Exercise requirements
Please copy everything in the data from the line containing "mitnehmen wollen, erhalten" down to the line containing "einen Ansatz zur", both of those lines included, reproducing each line unchanged.

━━━━━━━━━━━━━━━━━━━━

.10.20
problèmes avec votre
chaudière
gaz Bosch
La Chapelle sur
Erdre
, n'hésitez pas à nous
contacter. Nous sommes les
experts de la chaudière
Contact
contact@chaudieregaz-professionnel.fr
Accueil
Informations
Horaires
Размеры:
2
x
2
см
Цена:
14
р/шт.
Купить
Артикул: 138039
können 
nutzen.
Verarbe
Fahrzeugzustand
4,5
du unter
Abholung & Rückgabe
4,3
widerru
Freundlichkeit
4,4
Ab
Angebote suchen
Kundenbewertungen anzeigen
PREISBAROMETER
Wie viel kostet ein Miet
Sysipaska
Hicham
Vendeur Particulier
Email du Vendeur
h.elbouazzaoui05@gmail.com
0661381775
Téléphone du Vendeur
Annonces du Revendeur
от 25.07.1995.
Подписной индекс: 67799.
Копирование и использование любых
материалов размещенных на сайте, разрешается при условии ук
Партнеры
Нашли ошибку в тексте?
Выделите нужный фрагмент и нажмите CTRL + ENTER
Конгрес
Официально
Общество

━━━━━━━━━━━━━━━━━━━━

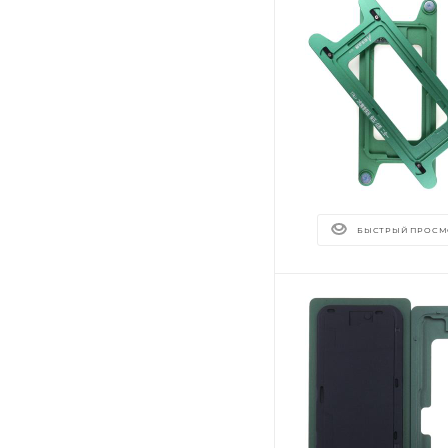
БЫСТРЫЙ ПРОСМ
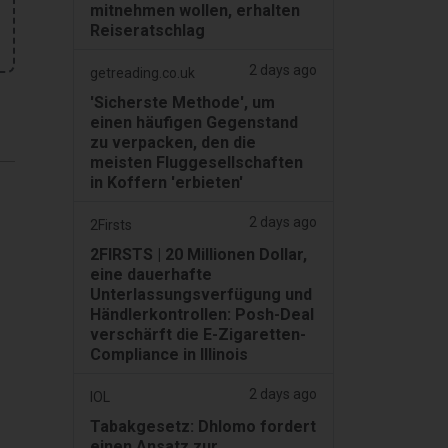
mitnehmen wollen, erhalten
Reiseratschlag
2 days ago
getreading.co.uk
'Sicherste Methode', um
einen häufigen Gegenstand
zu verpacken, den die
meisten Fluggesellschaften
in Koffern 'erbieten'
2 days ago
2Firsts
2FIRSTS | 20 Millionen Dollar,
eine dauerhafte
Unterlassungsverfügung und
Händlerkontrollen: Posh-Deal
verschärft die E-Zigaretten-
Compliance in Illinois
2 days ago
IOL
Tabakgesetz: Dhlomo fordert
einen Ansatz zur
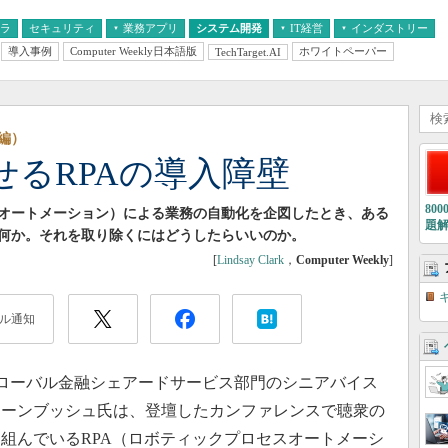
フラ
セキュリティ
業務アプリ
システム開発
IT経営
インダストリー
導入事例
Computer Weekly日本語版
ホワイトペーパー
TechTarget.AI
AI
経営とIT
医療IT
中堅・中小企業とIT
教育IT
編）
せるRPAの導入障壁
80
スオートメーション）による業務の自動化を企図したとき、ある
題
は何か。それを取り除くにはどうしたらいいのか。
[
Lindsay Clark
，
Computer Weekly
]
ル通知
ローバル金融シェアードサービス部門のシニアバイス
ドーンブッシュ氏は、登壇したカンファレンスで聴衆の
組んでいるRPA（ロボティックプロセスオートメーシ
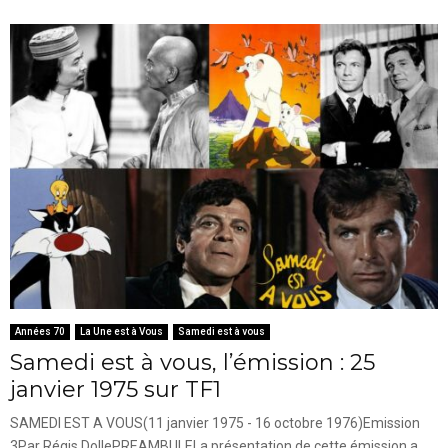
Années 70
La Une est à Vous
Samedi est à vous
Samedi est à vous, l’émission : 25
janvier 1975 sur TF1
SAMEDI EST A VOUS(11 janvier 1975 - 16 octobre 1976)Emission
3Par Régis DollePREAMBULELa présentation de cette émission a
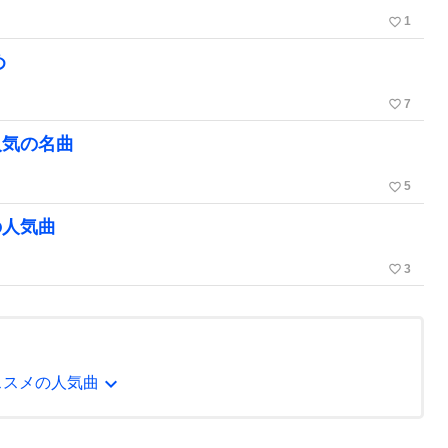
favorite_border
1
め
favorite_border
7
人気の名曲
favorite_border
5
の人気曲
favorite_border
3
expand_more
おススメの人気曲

━━━━━━━━━━━━━━━━━━━━

Answer to this task
mitnehmen wollen, erhalten
Reiseratschlag
2 days ago
getreading.co.uk
'Sicherste Methode', um
einen häufigen Gegenstand
zu verpacken, den die
meisten Fluggesellschaften
in Koffern 'erbieten'
2 days ago
2Firsts
2FIRSTS | 20 Millionen Dollar,
eine dauerhafte
Unterlassungsverfügung und
Händlerkontrollen: Posh-Deal
verschärft die E-Zigaretten-
Compliance in Illinois
2 days ago
IOL
Tabakgesetz: Dhlomo fordert
einen Ansatz zur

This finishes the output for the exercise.